Sebenarnya Cinta

Sebenarnya Cinta
Part 74. Tak sengaja


Ilham yang melewati kelas Tiara tanpa sengaja mendengar obrolan kedua gadis itu.


Deg.


"Rupanya benar, Tiara sudah melupakanku


Posisiku di hatinya kini sudah digantikan oleh Zian". gumamnya lirih seraya berlalu dari tempat itu.


Dadanya terasa nyeri.


Ada segumpal luka yang menganga di sana walaupun tak terlihat oleh mata.


Setelah kejadian waktu itu di rumah Nayla, Ilham berasa tak punya muka untuk bertemu dengan Tiara. Merasa jadi pecundang yang tak berdaya oleh keadaan. Hingga untuk sekedar melindungi gadis itupun ia tak sanggup.


Namun rindu yang membuncah di hatinya, memaksanya untuk menemui gadis itu kembali. Sayangnya, sudah tak ada tempatnya di sisi gadis itu.


Zian berhasil merenggutnya walaupun bukan dengan paksaan, tapi karena adanya kesempatan.


" Apakah aku memang ditakdirkan jadi pecundang seperti ini?" tanyanya dalam hati sambil berjalan lemah menuju ke ruang OSIS.


\*\*\*\*\*


Di dalam kelas, Tiara dan Hesti masih asik ngobrol hingga Dhilla akhirnya muncul. Betapa senangnya kedua gadis itu. Serta merta keduanya beranjak memeluk Dhilla yang wajahnya nampak murung.


" Yee akhirnya muncul juga!" seru Hesti heboh banget.


" Ya ampun, kangen banget". tambah Tiara.


" Udah ya meluknya, aku bisa kehabisan napas kalo kayak gini terus". ucap Dhilla lemah.


" Hehehe, sori.

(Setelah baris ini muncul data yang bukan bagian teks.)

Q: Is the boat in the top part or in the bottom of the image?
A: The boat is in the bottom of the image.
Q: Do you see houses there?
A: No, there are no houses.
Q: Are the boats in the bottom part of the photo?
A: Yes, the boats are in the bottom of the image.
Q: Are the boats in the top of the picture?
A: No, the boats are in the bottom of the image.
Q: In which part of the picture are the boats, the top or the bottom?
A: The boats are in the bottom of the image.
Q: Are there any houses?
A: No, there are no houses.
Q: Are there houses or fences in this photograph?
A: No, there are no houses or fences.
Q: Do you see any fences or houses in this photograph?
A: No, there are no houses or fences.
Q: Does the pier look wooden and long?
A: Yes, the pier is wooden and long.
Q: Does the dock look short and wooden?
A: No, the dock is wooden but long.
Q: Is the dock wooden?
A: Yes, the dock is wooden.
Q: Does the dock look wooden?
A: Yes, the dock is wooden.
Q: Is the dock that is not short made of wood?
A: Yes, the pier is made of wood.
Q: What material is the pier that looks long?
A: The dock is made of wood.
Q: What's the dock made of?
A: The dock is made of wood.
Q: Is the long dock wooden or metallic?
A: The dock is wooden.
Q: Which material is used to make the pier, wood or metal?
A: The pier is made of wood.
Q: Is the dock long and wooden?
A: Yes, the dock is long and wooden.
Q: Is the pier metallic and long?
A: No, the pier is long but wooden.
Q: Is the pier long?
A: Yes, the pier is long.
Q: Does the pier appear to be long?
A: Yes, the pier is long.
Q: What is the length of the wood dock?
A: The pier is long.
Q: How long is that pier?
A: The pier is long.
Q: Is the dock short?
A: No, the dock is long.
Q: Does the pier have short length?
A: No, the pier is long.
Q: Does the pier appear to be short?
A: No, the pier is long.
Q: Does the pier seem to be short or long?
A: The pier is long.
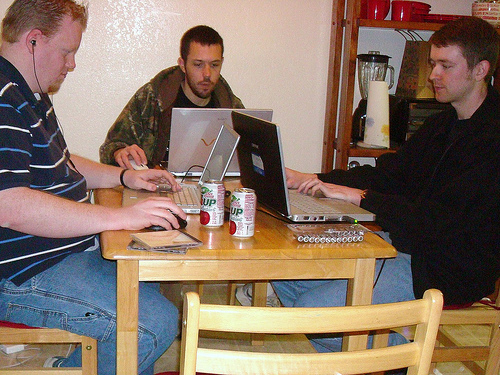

Kangen banget abisnya ". elak Tiara.


" Sama, aku juga kangen sama kalian ". Hesti tak mau kalah.


Bel masuk sekolah memekik nyaring.


" Yah bel masuk, belum juga sempat cerita ". Hesti berubah murung.


" Bentar aja ya ceritanya, pas istirahat ". Dhilla tersenyum melihat tingkah sahabatnya yang menggemaskan itu.


" Oke bestie!" ujarnya semangat.


" Walaupun hari ini adalah awal semester genap, bukan berarti bisa bersantai ya. Karena kalian sudah melewati liburan semester ganjil kemarin, sekarang saatnya belajar kembali dengan sungguh-sungguh. Silahkan buka buku Sosiologi halaman 55 !" ujar Pak Faisal.


Brak!


Bunyi buku tebal yang dibanting di atas meja membuat mulut-mulut mereka terkunci,, menciutkan nyali secuil mereka.


Suasana kelas menjadi hening seketika.


" Nggak usah banyak protes. Disuruh guru malah ribut. Kerjakan tugasnya sekarang!" Ujar pak Faisal tegas.Kemudian keluar dari kelas, mungkin untuk menenangkan emosinya yang baru saja melonjak.


Semuanya mulai mengerjakan tugas yang dimaksud pak Faisal tadi.


Tiara dan kedua sahabatnya tak berani bersuara, ketiganya pun mulai mengerjakan soal-soal itu.


Setengah jam kemudian, barulah sebagian siswa selesai mengerjakan. ada juga beberapa siswa yang terlihat masih serius menulis.


Pak Faisal masuk kembali ke dalam kelas.


" Ryan, kumpulkan lembar tugas bagi yang sudah selesai mengerjakan!" titahnya kepada ketua kelas.


" Baik pak !" jawab Ryan seraya bangkit dari duduknya dan mulai berjalan melakukan tugasnya.


" Tiara, mana punya kamu ?" tanyanya saat tiba di tempatnya Tiara.


" Nih, ada". jawab Tiara seraya menyerahkan lembar kertas di tangannya.


Setelah semuanya dikumpulkan, pak Faisal mulai memeriksa semua hasil pekerjaan siswanya.


Awalnya wajahnya terlihat senang, mungkin karena jawaban dari siswanya memuaskan. Tapi mendadak ia memandang heran kertas kesekian yang ada di depannya.


Matanya yang tajam mulai mengamati seluruh siswa satu persatu hingga akhirnya . . .


" Dhilla, sebentar kamu ke ruangan bapak!" ujarnya tegas.


" Hah? kenapa pak?".tanya Hesti heran.


" Kamu nggak perlu tahu Hesti, bukan urusan kamu!" ujar pak Faisal kesal.


Tiara juga heran karena baru kali ini Dhilla dipanggil seperti itu.